TASK ITEM: Go through the entries below, tally each line with the string "โฆษณา", and give the final number by itself.
*** DATASET EXTRACT ***
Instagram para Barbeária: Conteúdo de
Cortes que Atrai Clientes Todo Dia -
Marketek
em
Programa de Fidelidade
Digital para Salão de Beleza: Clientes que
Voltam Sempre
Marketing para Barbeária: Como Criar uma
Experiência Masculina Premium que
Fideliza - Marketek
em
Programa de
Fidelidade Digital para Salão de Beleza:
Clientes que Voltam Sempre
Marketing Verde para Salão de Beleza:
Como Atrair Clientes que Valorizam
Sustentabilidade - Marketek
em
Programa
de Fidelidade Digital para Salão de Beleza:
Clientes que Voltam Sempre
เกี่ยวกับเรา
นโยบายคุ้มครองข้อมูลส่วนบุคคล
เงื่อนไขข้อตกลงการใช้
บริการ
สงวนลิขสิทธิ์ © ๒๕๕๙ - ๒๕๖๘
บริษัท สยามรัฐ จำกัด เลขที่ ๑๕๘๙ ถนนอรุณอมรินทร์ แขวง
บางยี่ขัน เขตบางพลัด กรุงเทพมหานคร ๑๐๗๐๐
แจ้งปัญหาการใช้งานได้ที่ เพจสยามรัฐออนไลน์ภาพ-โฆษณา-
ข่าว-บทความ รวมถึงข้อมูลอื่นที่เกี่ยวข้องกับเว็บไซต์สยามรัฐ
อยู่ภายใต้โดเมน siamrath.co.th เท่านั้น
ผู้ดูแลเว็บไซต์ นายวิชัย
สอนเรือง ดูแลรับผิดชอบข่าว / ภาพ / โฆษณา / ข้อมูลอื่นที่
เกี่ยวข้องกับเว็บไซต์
*** End of DATASET EXTRACT ***
OUTPUT: 2